I tuoi compiti =
[1] Riscrivi il testo sui parchi pubblici partendo da "PARCHI PUBBLICI" e proseguendo fino a "delle dimensioni specificate.", cambiando "tubi di plastica" con "condotte di plastica".
[2] Nel testo sui parchi pubblici, che cosa permetteranno di ottenere particolari tecnologie e prodotti?
[3] Trasforma in un elenco puntato il paragrafo del testo sui parchi pubblici che comincia con "Il collegamento agli irrigatori", tenendo i fatti principali.

Il testo =
* * * *

PARCHI PUBBLICI

Fino ad oggi l’impianto pubblico doveva bagnare; è arrivato il momento di una gestione più attenta, soprattutto per quanto riguarda il consumo di acqua: particolari tecnologie e prodotti consentiranno di realizzare un’irrigazione “mirata” ed ottimale con risparmi idrici notevoli.

L’installazione dell’impianto è fondamentale per  ottimizzarne il funzionamento durante tutta la sua vita operativa: è vero che sono solamente “tubi di plastica interrati”, ma è vero anche che devono essere interrati alla profondità necessaria, seguendo un percorso progettuale ben preciso, collegati con raccorderia specifica e rigorosamente delle dimensioni specificate.

Il collegamento agli irrigatori deve essere fatto con soluzioni che ne consentano il perfetto livellamento col terreno, anche in tempi successivi alla installazione. L’irrigatore che “spunta fuori” dal terreno è un potenziale pericolo per i passanti, un valido motivo di vandalismo ( in quanto ben visibile) ed un perfetto test per la resistenza ed affilatura delle lame delle macchine tagliaerba.

* * * *

Righe di dati =

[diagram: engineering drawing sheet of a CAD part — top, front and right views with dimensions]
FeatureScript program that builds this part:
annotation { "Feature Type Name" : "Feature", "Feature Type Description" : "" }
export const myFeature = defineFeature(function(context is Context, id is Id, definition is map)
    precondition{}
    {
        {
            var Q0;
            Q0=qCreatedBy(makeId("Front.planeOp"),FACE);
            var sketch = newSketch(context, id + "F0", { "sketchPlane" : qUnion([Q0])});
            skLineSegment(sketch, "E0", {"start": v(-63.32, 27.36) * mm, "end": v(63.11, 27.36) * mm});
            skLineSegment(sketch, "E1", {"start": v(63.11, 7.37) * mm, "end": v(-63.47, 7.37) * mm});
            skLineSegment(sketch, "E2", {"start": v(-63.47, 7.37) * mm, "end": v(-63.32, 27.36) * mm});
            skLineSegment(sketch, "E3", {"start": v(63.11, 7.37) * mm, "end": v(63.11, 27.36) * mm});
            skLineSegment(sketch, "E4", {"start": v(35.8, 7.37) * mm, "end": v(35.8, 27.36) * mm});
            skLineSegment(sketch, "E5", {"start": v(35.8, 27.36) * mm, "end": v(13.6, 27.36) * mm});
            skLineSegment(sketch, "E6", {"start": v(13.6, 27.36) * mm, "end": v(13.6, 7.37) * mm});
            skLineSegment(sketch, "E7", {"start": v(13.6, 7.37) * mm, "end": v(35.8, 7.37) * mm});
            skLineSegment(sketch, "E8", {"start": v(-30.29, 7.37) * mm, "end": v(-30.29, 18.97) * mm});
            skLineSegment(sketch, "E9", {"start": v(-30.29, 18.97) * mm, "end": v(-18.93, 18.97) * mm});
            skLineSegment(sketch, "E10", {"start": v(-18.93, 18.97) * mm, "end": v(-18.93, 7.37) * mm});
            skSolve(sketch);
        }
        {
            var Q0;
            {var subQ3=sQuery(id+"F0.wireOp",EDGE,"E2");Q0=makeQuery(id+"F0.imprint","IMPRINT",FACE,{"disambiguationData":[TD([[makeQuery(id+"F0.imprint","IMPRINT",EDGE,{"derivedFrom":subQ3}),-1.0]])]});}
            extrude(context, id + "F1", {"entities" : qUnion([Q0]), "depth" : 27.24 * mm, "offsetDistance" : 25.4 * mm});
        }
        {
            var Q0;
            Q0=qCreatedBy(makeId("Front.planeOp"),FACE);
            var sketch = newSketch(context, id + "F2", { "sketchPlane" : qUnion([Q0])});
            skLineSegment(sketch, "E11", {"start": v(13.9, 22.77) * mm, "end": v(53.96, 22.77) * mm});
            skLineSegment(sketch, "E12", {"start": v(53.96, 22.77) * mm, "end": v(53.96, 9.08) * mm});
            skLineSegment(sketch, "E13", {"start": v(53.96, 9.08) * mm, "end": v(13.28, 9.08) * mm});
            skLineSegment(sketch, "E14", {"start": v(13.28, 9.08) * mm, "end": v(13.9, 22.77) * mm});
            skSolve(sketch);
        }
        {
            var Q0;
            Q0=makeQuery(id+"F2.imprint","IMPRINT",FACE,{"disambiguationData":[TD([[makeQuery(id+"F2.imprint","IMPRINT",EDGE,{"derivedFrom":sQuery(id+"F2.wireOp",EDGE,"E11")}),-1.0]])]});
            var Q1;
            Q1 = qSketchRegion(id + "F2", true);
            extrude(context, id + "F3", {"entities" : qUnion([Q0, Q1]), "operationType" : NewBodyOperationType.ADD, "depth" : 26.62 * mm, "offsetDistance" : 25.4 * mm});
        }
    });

* * * *

Risposte per compito =
[1]
PARCHI PUBBLICI

Fino ad oggi l’impianto pubblico doveva bagnare; è arrivato il momento di una gestione più attenta, soprattutto per quanto riguarda il consumo di acqua: particolari tecnologie e prodotti consentiranno di realizzare un’irrigazione “mirata” ed ottimale con risparmi idrici notevoli.

L’installazione dell’impianto è fondamentale per  ottimizzarne il funzionamento durante tutta la sua vita operativa: è vero che sono solamente “condotte di plastica interrati”, ma è vero anche che devono essere interrati alla profondità necessaria, seguendo un percorso progettuale ben preciso, collegati con raccorderia specifica e rigorosamente delle dimensioni specificate.

[2] Un'irrigazione "mirata" ed ottimale, con notevoli risparmi idrici.

[3]
- Gli irrigatori vanno collegati in modo da poterli livellare perfettamente col terreno, anche dopo l'installazione.
- Un irrigatore che spunta fuori dal terreno è un pericolo per i passanti.
- Si vede bene, quindi invita al vandalismo.
- Viene messo alla prova dalle lame dei tagliaerba.